Item position records:

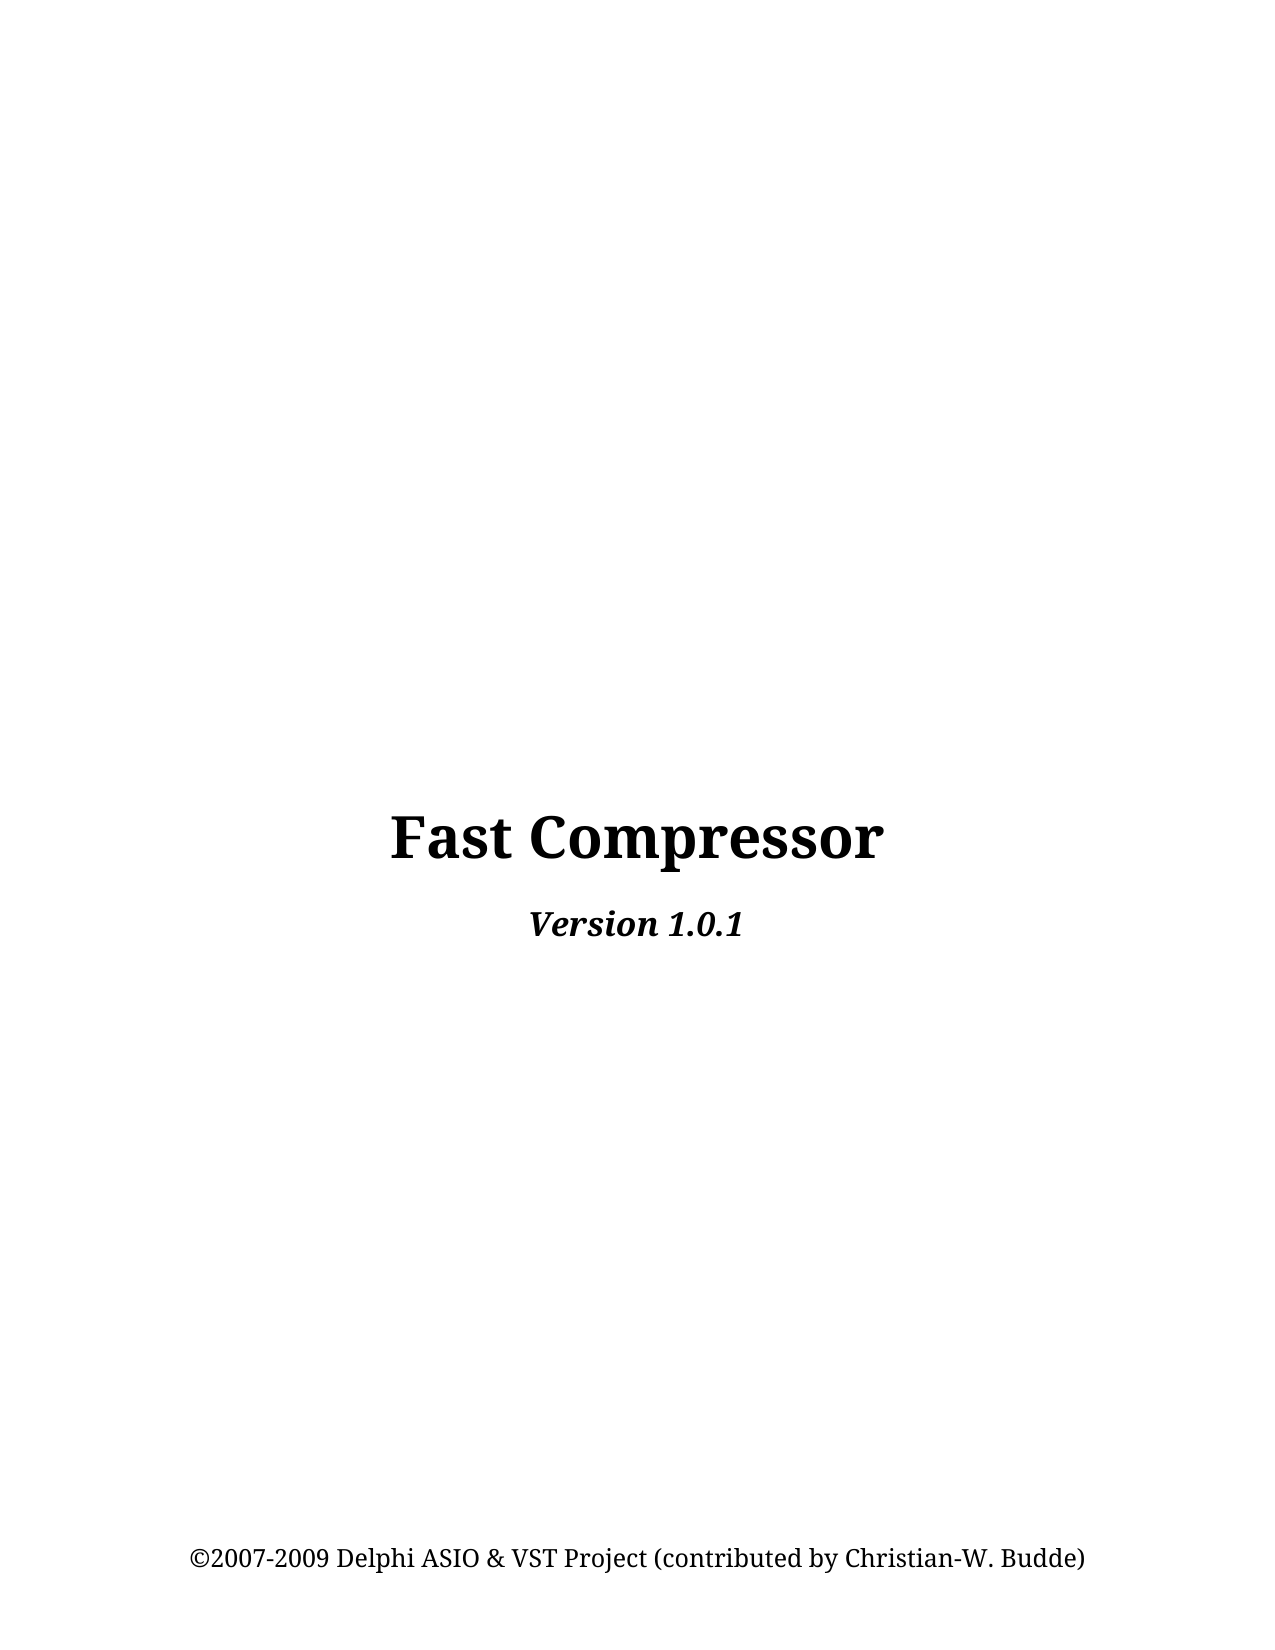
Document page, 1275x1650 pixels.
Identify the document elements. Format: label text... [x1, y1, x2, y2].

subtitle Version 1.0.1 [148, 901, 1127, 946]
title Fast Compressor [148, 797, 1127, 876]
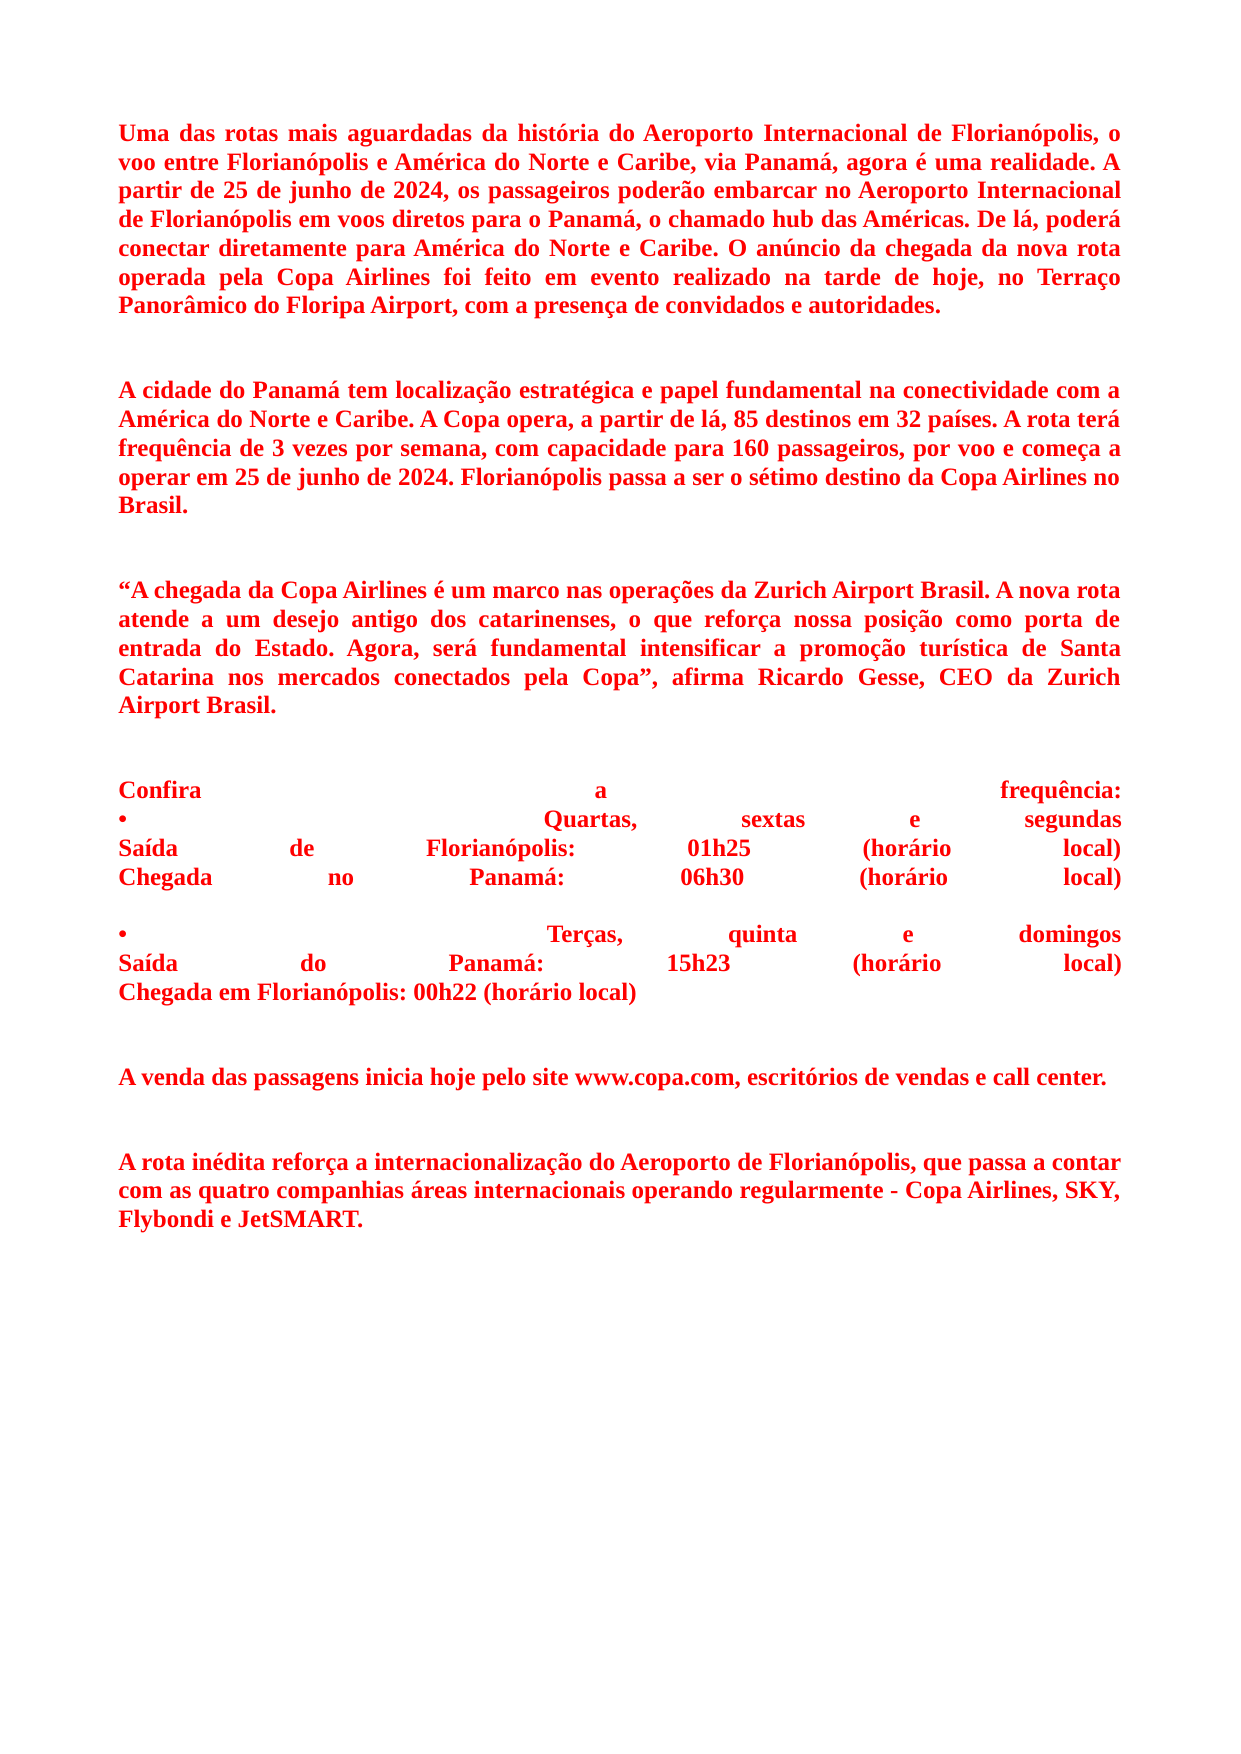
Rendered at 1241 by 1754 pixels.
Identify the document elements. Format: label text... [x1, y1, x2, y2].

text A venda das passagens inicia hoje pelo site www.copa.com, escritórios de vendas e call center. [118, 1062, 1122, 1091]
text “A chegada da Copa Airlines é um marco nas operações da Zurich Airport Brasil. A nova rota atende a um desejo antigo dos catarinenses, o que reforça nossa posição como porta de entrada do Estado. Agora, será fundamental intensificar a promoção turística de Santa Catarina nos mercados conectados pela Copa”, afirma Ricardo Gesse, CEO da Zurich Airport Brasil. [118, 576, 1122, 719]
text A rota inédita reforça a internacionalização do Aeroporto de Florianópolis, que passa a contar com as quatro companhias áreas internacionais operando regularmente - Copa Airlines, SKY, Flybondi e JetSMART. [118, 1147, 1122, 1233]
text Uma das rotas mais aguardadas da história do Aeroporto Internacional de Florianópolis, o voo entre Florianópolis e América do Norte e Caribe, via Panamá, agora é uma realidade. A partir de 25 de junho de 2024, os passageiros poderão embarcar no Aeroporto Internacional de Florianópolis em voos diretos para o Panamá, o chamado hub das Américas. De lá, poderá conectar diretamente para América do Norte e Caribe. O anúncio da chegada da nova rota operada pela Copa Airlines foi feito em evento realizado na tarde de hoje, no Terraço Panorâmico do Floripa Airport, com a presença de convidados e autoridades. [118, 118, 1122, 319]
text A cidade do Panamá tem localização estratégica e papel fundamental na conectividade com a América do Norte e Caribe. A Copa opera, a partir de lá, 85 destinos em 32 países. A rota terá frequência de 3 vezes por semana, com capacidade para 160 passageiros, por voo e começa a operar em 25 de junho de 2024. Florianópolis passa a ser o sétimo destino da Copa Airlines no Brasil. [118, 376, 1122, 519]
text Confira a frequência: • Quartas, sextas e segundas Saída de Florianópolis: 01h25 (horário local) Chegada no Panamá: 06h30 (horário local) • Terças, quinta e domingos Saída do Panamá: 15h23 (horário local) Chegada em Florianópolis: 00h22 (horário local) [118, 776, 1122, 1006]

#### WRITTEN EXERCISE
Rewrite the lines of the records, from the one containing "text A venda" through the one containing "text Uma das", as a Markdown table with the columns Row and Entry. Give each line a row number and leave out any blank lines.

#### EXERCISE SOLUTION
| Row | Entry |
|---|---|
| 1 | text A venda das passagens inicia hoje pelo site www.copa.com, escritórios de vendas e call center. [118, 1062, 1122, 1091] |
| 2 | text “A chegada da Copa Airlines é um marco nas operações da Zurich Airport Brasil. A nova rota atende a um desejo antigo dos catarinenses, o que reforça nossa posição como porta de entrada do Estado. Agora, será fundamental intensificar a promoção turística de Santa Catarina nos mercados conectados pela Copa”, afirma Ricardo Gesse, CEO da Zurich Airport Brasil. [118, 576, 1122, 719] |
| 3 | text A rota inédita reforça a internacionalização do Aeroporto de Florianópolis, que passa a contar com as quatro companhias áreas internacionais operando regularmente - Copa Airlines, SKY, Flybondi e JetSMART. [118, 1147, 1122, 1233] |
| 4 | text Uma das rotas mais aguardadas da história do Aeroporto Internacional de Florianópolis, o voo entre Florianópolis e América do Norte e Caribe, via Panamá, agora é uma realidade. A partir de 25 de junho de 2024, os passageiros poderão embarcar no Aeroporto Internacional de Florianópolis em voos diretos para o Panamá, o chamado hub das Américas. De lá, poderá conectar diretamente para América do Norte e Caribe. O anúncio da chegada da nova rota operada pela Copa Airlines foi feito em evento realizado na tarde de hoje, no Terraço Panorâmico do Floripa Airport, com a presença de convidados e autoridades. [118, 118, 1122, 319] |